Listed records

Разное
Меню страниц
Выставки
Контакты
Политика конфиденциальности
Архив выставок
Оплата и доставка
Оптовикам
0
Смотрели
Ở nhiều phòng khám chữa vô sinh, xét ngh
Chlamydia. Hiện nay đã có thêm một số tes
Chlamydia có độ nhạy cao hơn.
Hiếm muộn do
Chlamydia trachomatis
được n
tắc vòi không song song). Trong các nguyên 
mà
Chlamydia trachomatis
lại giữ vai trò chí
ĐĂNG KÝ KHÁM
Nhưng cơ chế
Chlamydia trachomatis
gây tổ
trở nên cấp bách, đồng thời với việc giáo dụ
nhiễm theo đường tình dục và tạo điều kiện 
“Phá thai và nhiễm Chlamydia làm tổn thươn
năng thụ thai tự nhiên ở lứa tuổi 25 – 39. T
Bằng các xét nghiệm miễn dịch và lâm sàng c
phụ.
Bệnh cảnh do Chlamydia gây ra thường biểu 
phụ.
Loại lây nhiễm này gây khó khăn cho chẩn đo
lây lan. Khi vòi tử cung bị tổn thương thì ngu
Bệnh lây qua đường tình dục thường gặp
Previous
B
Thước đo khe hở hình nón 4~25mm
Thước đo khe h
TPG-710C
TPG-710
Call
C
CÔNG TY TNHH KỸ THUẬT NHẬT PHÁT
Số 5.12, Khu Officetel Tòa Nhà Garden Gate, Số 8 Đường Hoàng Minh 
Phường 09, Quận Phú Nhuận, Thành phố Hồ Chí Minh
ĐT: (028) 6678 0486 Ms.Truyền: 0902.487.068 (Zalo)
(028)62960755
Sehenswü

--

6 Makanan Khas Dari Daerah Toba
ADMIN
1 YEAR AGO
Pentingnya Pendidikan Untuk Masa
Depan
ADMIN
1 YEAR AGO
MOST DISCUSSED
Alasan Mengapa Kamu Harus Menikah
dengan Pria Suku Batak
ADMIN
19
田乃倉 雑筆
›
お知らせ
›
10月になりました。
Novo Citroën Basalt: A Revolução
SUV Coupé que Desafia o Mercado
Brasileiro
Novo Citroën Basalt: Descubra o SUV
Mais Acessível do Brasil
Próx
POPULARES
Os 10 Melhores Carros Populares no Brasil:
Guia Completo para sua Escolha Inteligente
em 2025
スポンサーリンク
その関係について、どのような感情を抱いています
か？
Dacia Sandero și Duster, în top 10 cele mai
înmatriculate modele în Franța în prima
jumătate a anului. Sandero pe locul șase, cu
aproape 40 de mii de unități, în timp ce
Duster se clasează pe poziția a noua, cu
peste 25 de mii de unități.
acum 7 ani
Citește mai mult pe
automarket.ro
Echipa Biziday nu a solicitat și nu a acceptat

--

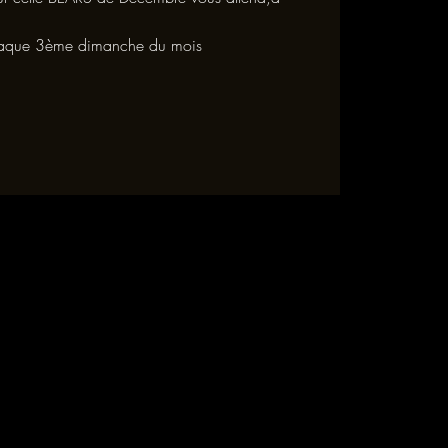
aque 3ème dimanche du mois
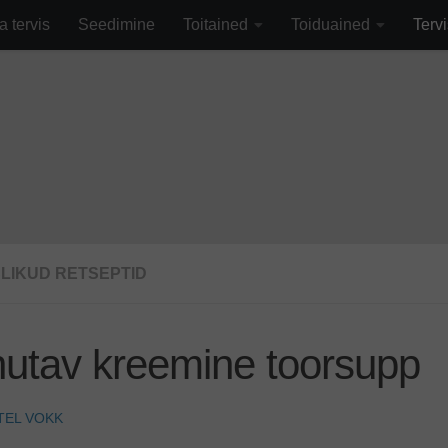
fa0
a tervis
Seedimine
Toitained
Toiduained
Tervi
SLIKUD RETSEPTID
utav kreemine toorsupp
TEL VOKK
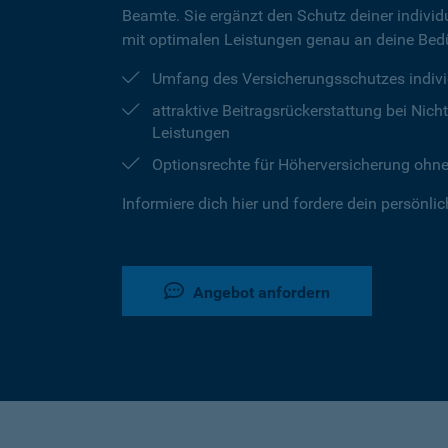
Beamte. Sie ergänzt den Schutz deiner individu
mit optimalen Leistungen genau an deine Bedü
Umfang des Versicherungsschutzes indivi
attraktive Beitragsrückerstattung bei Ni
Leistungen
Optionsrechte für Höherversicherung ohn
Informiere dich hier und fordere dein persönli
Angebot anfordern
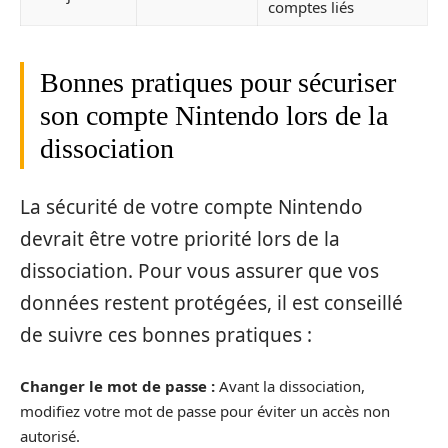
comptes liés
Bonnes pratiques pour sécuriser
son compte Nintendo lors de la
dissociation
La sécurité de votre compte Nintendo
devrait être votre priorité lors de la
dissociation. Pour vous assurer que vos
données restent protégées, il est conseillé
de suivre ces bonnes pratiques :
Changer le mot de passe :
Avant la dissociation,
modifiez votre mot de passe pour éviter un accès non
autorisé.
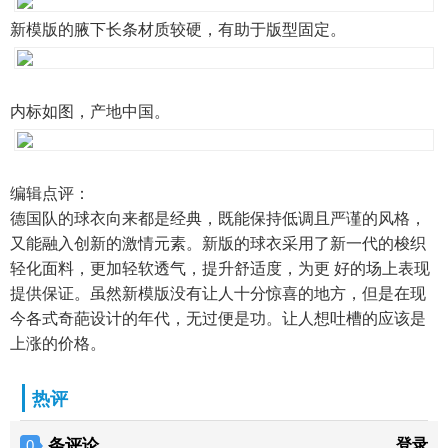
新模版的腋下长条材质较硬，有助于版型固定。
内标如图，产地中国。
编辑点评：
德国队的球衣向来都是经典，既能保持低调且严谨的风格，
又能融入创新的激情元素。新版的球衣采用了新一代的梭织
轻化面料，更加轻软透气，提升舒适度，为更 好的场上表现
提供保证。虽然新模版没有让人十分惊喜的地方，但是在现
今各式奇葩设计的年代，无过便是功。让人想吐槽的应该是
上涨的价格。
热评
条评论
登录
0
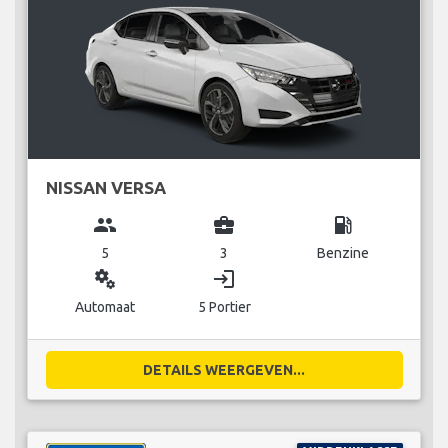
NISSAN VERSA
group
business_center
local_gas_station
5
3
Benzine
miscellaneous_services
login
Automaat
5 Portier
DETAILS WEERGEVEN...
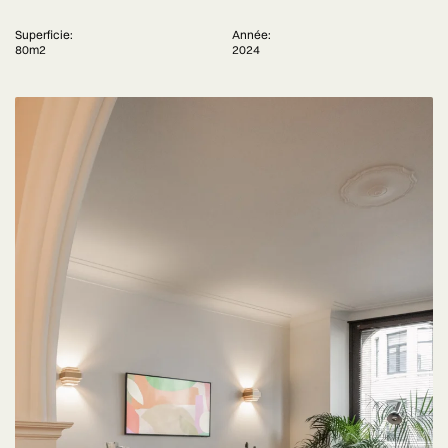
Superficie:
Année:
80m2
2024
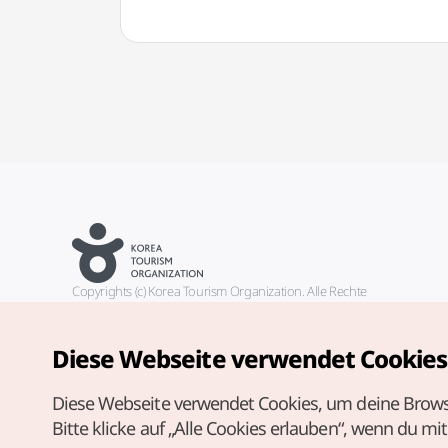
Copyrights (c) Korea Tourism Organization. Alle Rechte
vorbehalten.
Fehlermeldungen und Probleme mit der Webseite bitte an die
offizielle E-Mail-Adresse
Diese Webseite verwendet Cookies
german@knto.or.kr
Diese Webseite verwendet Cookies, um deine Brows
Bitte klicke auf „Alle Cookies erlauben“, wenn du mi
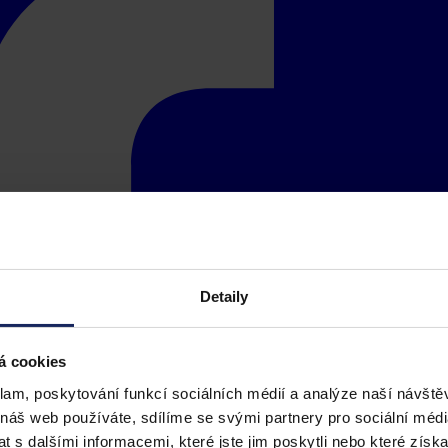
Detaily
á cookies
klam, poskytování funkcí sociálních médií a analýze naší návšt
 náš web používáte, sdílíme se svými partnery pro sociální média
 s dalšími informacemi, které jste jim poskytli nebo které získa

Problem description
The lines above starting at the one that holds "attraktive Beitragsrückerstattung bei Ni" and ending at the one that holds "données restent protégées, il est conseillé" are to be written out exactly, ends included, and no pictures are to be copied.

Task result
attraktive Beitragsrückerstattung bei Ni
Leistungen
Optionsrechte für Höherversicherung ohn
Informiere dich hier und fordere dein persönli
Angebot anfordern
comptes liés
Bonnes pratiques pour sécuriser
son compte Nintendo lors de la
dissociation
La sécurité de votre compte Nintendo
devrait être votre priorité lors de la
dissociation. Pour vous assurer que vos
données restent protégées, il est conseillé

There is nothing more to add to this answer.